We’ve seen huge leaps in the performance of the LLMs that underpin agentic AI. The technical and product realities have matured rapidly in six months. Key model releases, most notably the big jumps in February released from major labs, have pushed agent capability from micromanaged, short tasks toward sustained, multi‑day reasoning. That means agents can increasingly act like subject‑matter experts rather than just automating repetitive steps. Practically, that shifts how we design products: from adding agentic features to discrete components, to making agentic reasoning the core of products across claims, fraud, subrogation, etc.
Operationally Shift moved from “AI as core” to “agents as product.” We’ve injected agentic reasoning into the engine and introduced an integration/packaging layer so agents behave as callable services and can orchestrate tools such as entity reconstruction, APIs, or external browsing, for example, as needed. We still reuse and improve the proven components (entity resolution, data pipelines), but we now treat them as tools for agents rather than stand‑alone outputs.
So fundamentally, the direction is the same, but the pace, the architectural thinking, and the emphasis on orchestration and continuous R&D have intensified.
When you say "Shift is now selling agents" what exactly do we mean by that, and why is the distinction important?
Saying “we’re selling agents” means two concrete things: first, agentic AI is embedded at the product core as opposed to being what could be considered an ancillary product capability; second, we provide the packaging and integration layer so our products can be used as autonomous, callable agents.
In this sense, a claims fraud capability becomes a “fraud agent” that assesses a claim, runs investigations with multiple tools, escalates to humans when needed, and can be invoked by other agents in a broader claims orchestration flow. The distinction matters because it changes buyer expectations: you’re purchasing an autonomous, composable decision‑maker, not just a predictive model or analytics service.

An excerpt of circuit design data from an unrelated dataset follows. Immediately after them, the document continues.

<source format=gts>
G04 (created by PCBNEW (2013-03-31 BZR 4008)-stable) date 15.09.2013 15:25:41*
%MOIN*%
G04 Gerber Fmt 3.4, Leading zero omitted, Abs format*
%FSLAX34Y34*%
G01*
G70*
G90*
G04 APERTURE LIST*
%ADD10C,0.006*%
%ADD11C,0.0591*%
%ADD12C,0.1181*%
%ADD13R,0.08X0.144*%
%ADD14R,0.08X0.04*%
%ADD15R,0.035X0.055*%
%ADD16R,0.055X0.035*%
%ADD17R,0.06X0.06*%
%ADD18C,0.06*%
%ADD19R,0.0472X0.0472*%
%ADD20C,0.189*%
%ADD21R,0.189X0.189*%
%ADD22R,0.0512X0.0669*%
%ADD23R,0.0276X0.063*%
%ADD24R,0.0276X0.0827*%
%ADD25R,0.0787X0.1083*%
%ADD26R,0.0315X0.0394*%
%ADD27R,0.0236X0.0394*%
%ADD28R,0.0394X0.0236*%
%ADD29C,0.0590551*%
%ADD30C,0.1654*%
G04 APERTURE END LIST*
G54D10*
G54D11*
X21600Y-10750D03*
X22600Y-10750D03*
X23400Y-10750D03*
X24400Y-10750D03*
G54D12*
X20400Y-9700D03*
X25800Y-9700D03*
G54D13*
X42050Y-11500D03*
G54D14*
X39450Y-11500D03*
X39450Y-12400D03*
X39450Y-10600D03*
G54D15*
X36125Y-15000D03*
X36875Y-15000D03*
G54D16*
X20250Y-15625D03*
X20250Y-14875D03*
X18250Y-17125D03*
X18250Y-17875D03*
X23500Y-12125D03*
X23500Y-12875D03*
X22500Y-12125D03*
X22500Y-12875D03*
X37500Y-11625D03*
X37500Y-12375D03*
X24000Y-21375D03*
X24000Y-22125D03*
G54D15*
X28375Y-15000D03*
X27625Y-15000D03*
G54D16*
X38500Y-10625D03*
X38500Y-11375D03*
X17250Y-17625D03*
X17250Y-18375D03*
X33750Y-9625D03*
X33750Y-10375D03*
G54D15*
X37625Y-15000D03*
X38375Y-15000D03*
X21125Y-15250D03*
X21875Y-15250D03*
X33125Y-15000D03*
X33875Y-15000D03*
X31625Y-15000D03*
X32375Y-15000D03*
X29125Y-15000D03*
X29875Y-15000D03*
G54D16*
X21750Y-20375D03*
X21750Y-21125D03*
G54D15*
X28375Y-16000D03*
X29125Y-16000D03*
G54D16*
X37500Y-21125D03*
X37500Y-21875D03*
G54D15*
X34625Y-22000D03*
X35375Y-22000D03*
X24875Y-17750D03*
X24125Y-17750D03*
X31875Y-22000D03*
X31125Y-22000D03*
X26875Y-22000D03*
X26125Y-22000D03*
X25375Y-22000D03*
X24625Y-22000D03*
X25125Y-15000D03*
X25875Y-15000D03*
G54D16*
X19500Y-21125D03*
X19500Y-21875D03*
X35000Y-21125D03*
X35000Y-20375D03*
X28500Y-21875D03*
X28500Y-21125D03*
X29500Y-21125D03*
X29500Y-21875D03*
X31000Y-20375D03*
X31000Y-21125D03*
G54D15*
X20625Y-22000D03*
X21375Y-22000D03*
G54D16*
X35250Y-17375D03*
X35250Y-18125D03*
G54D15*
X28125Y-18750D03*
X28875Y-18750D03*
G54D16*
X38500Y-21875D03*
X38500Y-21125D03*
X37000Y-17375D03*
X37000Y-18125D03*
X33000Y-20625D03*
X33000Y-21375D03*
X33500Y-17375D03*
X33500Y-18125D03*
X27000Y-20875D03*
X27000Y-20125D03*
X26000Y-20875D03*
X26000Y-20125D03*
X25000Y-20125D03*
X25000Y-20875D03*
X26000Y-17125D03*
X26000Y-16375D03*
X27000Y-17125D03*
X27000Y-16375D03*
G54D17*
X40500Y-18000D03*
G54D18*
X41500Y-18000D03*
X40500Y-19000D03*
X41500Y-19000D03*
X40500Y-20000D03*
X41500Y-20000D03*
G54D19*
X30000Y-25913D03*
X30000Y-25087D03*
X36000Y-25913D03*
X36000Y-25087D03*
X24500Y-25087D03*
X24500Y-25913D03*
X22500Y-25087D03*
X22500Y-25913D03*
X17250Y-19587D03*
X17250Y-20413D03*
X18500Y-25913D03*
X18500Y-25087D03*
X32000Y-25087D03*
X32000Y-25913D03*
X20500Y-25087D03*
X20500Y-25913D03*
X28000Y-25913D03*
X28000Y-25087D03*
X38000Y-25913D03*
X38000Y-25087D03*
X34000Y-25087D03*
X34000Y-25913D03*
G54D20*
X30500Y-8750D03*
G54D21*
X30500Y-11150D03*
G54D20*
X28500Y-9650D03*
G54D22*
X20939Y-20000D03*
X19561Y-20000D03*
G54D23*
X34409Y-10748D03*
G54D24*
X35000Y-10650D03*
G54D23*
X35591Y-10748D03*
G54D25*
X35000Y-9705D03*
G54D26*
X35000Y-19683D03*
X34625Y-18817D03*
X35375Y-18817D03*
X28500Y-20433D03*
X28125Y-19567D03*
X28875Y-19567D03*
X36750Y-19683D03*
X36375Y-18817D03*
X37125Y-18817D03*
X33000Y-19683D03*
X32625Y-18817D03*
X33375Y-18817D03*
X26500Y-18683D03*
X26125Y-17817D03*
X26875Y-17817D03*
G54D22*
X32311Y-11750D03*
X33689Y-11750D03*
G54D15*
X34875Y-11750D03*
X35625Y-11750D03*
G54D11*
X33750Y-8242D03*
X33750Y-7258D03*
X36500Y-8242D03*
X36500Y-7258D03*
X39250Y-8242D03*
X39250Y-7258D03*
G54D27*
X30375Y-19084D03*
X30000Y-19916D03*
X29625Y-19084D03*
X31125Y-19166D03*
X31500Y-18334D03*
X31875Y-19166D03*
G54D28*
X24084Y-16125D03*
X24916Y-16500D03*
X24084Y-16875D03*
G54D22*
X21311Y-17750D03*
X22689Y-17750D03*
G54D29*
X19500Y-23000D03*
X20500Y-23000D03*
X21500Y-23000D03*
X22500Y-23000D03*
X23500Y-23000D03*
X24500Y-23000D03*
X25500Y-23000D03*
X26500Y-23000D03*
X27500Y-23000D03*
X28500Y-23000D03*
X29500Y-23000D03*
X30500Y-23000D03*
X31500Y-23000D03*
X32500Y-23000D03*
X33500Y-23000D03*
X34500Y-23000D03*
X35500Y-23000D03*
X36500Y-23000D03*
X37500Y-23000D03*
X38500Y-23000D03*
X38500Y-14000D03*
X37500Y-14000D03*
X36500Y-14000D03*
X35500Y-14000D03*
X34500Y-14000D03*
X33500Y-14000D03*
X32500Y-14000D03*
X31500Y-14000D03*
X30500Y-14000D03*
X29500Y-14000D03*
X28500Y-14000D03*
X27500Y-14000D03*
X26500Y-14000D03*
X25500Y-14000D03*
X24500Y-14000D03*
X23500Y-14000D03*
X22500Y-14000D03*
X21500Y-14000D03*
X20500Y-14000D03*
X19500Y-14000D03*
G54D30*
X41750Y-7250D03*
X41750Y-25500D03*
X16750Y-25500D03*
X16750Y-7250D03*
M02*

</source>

That framing also clarifies architecture and ecosystem thinking. Agents need reliable access to curated data, tool integrations (APIs, entity reconstruction, browsing), and orchestration protocols so they can chain work, persist state over multi‑day tasks, and defer to humans as necessary. Additionally, packaging agents reduces the integration burden for insurers: they get interoperable building blocks that play in an agent ecosystem rather than individual ML or GenAI models focused on a single task.
There are a lot of industry voices telling insurers they can just build agents for themselves. What challenges do insurers who choose this path face?

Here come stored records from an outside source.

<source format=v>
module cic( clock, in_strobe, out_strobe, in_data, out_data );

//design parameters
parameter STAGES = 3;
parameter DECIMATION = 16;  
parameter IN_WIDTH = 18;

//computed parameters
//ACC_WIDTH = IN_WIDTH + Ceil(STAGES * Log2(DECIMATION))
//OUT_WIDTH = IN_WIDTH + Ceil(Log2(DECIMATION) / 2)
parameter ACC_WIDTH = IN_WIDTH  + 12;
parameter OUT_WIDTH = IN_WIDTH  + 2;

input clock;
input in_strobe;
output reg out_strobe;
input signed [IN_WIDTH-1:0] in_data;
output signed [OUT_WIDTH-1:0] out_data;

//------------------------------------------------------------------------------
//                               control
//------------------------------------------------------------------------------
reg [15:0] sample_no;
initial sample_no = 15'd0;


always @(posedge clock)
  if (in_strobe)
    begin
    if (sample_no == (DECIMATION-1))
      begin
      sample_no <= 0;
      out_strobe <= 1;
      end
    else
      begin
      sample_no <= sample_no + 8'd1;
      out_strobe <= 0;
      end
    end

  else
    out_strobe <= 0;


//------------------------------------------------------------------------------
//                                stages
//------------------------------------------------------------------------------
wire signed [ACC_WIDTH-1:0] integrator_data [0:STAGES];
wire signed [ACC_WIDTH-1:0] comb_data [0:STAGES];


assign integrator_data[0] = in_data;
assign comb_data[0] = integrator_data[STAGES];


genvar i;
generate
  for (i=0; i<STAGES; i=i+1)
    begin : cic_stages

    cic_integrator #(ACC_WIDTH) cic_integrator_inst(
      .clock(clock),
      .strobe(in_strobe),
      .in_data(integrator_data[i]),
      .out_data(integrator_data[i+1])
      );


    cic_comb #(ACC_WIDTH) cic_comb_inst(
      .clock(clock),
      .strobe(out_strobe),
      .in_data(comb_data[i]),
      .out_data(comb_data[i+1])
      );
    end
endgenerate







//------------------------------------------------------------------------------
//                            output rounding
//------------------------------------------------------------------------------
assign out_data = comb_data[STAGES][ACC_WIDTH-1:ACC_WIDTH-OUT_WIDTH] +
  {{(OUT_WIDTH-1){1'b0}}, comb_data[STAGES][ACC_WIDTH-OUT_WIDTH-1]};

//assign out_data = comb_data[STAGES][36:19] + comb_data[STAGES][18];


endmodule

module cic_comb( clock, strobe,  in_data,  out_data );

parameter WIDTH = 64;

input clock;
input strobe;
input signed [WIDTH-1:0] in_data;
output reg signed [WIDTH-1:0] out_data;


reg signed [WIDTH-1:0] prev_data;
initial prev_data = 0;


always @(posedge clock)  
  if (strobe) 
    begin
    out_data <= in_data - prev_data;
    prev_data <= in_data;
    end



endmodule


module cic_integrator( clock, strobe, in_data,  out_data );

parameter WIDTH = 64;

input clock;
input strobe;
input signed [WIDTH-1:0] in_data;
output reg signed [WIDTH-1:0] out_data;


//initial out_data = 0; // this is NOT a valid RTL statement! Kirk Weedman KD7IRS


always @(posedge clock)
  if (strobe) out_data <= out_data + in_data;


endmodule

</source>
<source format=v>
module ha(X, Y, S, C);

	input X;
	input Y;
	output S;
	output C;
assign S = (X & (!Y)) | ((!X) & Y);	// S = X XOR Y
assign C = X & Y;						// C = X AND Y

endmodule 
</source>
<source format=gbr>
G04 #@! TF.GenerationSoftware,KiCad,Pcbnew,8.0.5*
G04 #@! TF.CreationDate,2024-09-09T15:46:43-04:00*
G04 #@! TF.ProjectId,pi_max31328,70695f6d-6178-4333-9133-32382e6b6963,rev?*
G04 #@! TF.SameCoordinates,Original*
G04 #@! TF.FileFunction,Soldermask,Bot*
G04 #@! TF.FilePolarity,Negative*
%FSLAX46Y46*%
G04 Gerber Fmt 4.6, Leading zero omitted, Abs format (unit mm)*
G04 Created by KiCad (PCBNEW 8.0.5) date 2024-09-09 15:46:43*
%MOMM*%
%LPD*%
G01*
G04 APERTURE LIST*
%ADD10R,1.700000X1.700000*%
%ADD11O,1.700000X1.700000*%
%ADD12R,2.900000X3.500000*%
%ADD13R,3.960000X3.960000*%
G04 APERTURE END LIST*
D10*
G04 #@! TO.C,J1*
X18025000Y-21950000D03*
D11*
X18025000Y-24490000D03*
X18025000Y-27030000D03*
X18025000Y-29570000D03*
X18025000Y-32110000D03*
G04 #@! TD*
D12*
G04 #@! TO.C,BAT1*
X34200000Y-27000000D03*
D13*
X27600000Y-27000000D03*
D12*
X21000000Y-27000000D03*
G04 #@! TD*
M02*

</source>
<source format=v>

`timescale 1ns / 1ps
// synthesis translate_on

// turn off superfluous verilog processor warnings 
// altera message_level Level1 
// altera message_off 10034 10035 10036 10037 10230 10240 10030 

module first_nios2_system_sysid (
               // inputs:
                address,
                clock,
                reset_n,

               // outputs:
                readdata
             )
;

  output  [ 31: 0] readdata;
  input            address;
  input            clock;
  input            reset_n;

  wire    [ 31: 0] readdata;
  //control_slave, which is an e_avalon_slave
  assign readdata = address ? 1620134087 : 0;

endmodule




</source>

The opportunity to build is real, but the gap between a “good enough” agent and an industry‑leading one is wide. The immediate challenges are technical, organisational, and also relate to domain knowledge. The technical challenges include building a data architecture that feeds agents correctly, tool integrations, and state and long‑horizon task management. Organisational considerations center on establishing dedicated R&D and development teams that can continuously adapt to rapidly changing models. Domain knowledge fuels the ability to develop deep insurance business modeling to define when an agent should act, escalate, or say “I don’t know.” Prompt engineering alone is simply not enough; the best agents rely on structured access to context and curated decision logic, not just ad‑hoc prompts.
There’s also a time‑to‑value and maintenance problem. Model and tooling advances change the optimal architecture frequently; migrating and re‑optimising systems is now part of ongoing product work, not a one‑time project. Finally, quality and risk management are hard: to get to the high accuracy tolerances insurance requires — think >99% in some flows — you need multi‑agent review, monitoring for drift, and business‑aware guardrails. Insurers can build these capabilities, but it’s expensive and calls for specialisation that many won’t want to replicate when proven vertical solutions exist.
Shift has long advocated for AI that knows how to say, "I don't know." Does continued adoption of agentic AI make this stance more or less important?
The ability for AI to say “I don’t know” becomes more important, not less, in agentic architectures. As agents are tasked to make higher‑stakes, more autonomous decisioning—sometimes orchestrating work over days or months—the cost of an incorrect, overconfident answer rises. The only way to scale safe automation is to combine high‑precision decisions with calibrated abstention: agents that can defer when confidence is low or the business risk of a mistake is material. That remains the core mechanism to achieve the reliability insurers demand.
Agentic architectures actually make this capability more achievable and more nuanced. We can decompose tasks into orchestration agents plus specialist review agents, add monitoring modules that detect statistical drifts or inconsistent business signals, and tune the orchestration layer to decide “yes / no / I don’t know” based on both probability of correctness and downstream risk. In practice that means not forcing binary outputs but making abstention a first‑class outcome—risk‑adjusted, explainable, and tied to human escalation paths—so automation scales safely.